### WHAT YOU WILL DO
If a line holds an image, leave the image out; write out everything else in the records exactly.

### GIVEN DATA
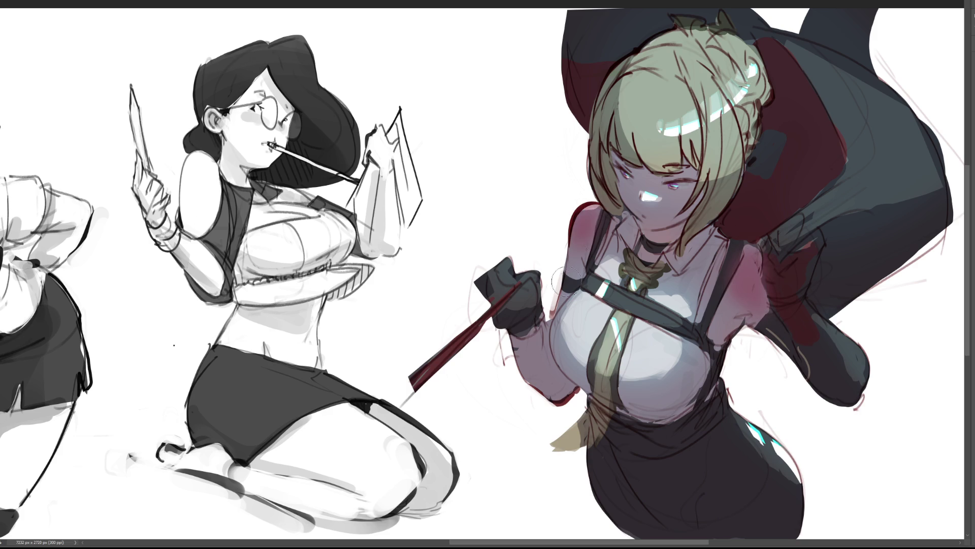
drag(513, 376, 574, 407)
mouse_move(653, 201)
mouse_down()
mouse_move(630, 188)
mouse_move(668, 195)
mouse_up()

### PROBLEM SOLUTION
drag(513, 376, 574, 407)
mouse_move(653, 201)
mouse_down()
mouse_move(630, 188)
mouse_move(668, 195)
mouse_up()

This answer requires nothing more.